» SUPPLIED RECORDS
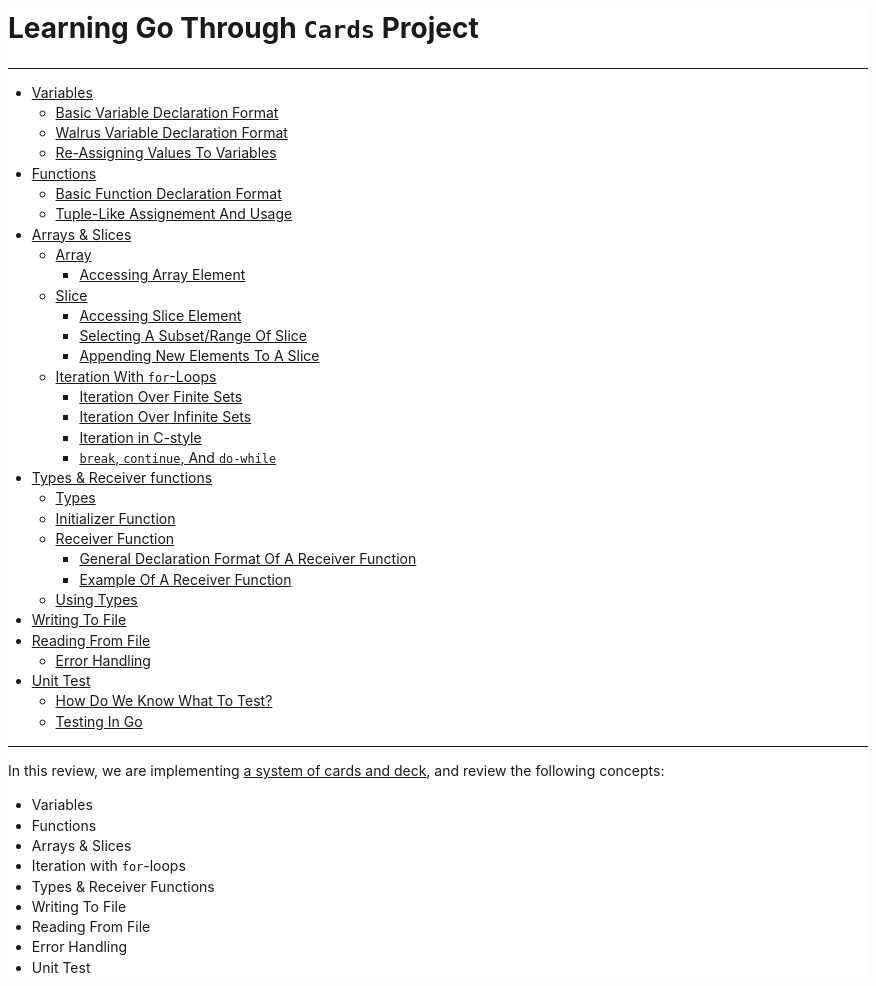 # Learning Go Through `Cards` Project

---

- [Variables](#variables)
  - [Basic Variable Declaration Format](#basic-variable-declaration-format)
  - [Walrus Variable Declaration Format](#walrus-variable-declaration-format)
  - [Re-Assigning Values To Variables](#re-assigning-values-to-variables)
- [Functions](#functions)
  - [Basic Function Declaration Format](#basic-function-declaration-format)
  - [Tuple-Like Assignement And Usage](#tuple-like-assignement-and-usage)
- [Arrays \& Slices](#arrays--slices)
  - [Array](#array)
    - [Accessing Array Element](#accessing-array-element)
  - [Slice](#slice)
    - [Accessing Slice Element](#accessing-slice-element)
    - [Selecting A Subset/Range Of Slice](#selecting-a-subsetrange-of-slice)
    - [Appending New Elements To A Slice](#appending-new-elements-to-a-slice)
  - [Iteration With `for`-Loops](#iteration-with-for-loops)
    - [Iteration Over Finite Sets](#iteration-over-finite-sets)
    - [Iteration Over Infinite Sets](#iteration-over-infinite-sets)
    - [Iteration in C-style](#iteration-in-c-style)
    - [`break`, `continue`, And `do-while`](#break-continue-and-do-while)
- [Types \& Receiver functions](#types--receiver-functions)
  - [Types](#types)
  - [Initializer Function](#initializer-function)
  - [Receiver Function](#receiver-function)
    - [General Declaration Format Of A Receiver Function](#general-declaration-format-of-a-receiver-function)
    - [Example Of A Receiver Function](#example-of-a-receiver-function)
  - [Using Types](#using-types)
- [Writing To File](#writing-to-file)
- [Reading From File](#reading-from-file)
  - [Error Handling](#error-handling)
- [Unit Test](#unit-test)
  - [How Do We Know What To Test?](#how-do-we-know-what-to-test)
  - [Testing In Go](#testing-in-go)

---

In this review, we are implementing [a system of cards and deck](./system-design.md), and review the following concepts:

- Variables
- Functions
- Arrays & Slices
- Iteration with `for`-loops
- Types & Receiver Functions
- Writing To File
- Reading From File
- Error Handling
- Unit Test
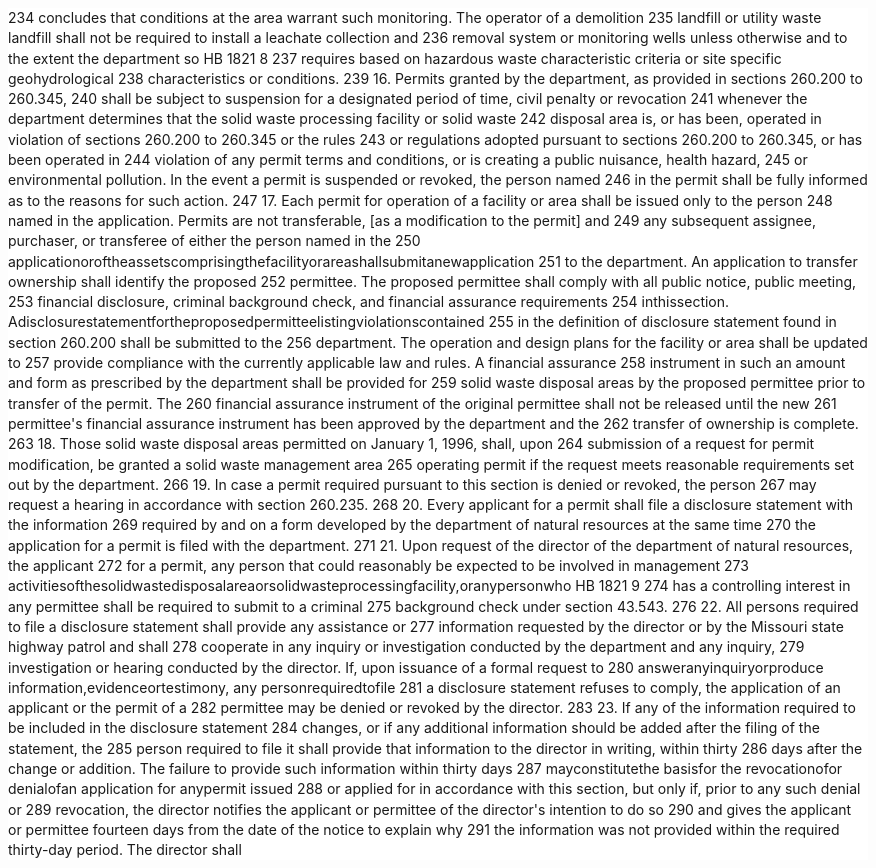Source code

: 234 concludes that conditions at the area warrant such monitoring. The operator of a demolition
235 landfill or utility waste landfill shall not be required to install a leachate collection and
236 removal system or monitoring wells unless otherwise and to the extent the department so
HB 1821 8
237 requires based on hazardous waste characteristic criteria or site specific geohydrological
238 characteristics or conditions.
239 16. Permits granted by the department, as provided in sections 260.200 to 260.345,
240 shall be subject to suspension for a designated period of time, civil penalty or revocation
241 whenever the department determines that the solid waste processing facility or solid waste
242 disposal area is, or has been, operated in violation of sections 260.200 to 260.345 or the rules
243 or regulations adopted pursuant to sections 260.200 to 260.345, or has been operated in
244 violation of any permit terms and conditions, or is creating a public nuisance, health hazard,
245 or environmental pollution. In the event a permit is suspended or revoked, the person named
246 in the permit shall be fully informed as to the reasons for such action.
247 17. Each permit for operation of a facility or area shall be issued only to the person
248 named in the application. Permits are not transferable, [as a modification to the permit] and
249 any subsequent assignee, purchaser, or transferee of either the person named in the
250 applicationoroftheassetscomprisingthefacilityorareashallsubmitanewapplication
251 to the department. An application to transfer ownership shall identify the proposed
252 permittee. The proposed permittee shall comply with all public notice, public meeting,
253 financial disclosure, criminal background check, and financial assurance requirements
254 inthissection. Adisclosurestatementfortheproposedpermitteelistingviolationscontained
255 in the definition of disclosure statement found in section 260.200 shall be submitted to the
256 department. The operation and design plans for the facility or area shall be updated to
257 provide compliance with the currently applicable law and rules. A financial assurance
258 instrument in such an amount and form as prescribed by the department shall be provided for
259 solid waste disposal areas by the proposed permittee prior to transfer of the permit. The
260 financial assurance instrument of the original permittee shall not be released until the new
261 permittee's financial assurance instrument has been approved by the department and the
262 transfer of ownership is complete.
263 18. Those solid waste disposal areas permitted on January 1, 1996, shall, upon
264 submission of a request for permit modification, be granted a solid waste management area
265 operating permit if the request meets reasonable requirements set out by the department.
266 19. In case a permit required pursuant to this section is denied or revoked, the person
267 may request a hearing in accordance with section 260.235.
268 20. Every applicant for a permit shall file a disclosure statement with the information
269 required by and on a form developed by the department of natural resources at the same time
270 the application for a permit is filed with the department.
271 21. Upon request of the director of the department of natural resources, the applicant
272 for a permit, any person that could reasonably be expected to be involved in management
273 activitiesofthesolidwastedisposalareaorsolidwasteprocessingfacility,oranypersonwho
HB 1821 9
274 has a controlling interest in any permittee shall be required to submit to a criminal
275 background check under section 43.543.
276 22. All persons required to file a disclosure statement shall provide any assistance or
277 information requested by the director or by the Missouri state highway patrol and shall
278 cooperate in any inquiry or investigation conducted by the department and any inquiry,
279 investigation or hearing conducted by the director. If, upon issuance of a formal request to
280 answeranyinquiryorproduce information,evidenceortestimony, any personrequiredtofile
281 a disclosure statement refuses to comply, the application of an applicant or the permit of a
282 permittee may be denied or revoked by the director.
283 23. If any of the information required to be included in the disclosure statement
284 changes, or if any additional information should be added after the filing of the statement, the
285 person required to file it shall provide that information to the director in writing, within thirty
286 days after the change or addition. The failure to provide such information within thirty days
287 mayconstitutethe basisfor the revocationofor denialofan application for anypermit issued
288 or applied for in accordance with this section, but only if, prior to any such denial or
289 revocation, the director notifies the applicant or permittee of the director's intention to do so
290 and gives the applicant or permittee fourteen days from the date of the notice to explain why
291 the information was not provided within the required thirty-day period. The director shall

» THE TASK
Word for word, restate the lines above from the line containing "268 20. Every" through the line containing "270 the application", with both included and nothing else.

» TASK OUTPUT
268 20. Every applicant for a permit shall file a disclosure statement with the information
269 required by and on a form developed by the department of natural resources at the same time
270 the application for a permit is filed with the department.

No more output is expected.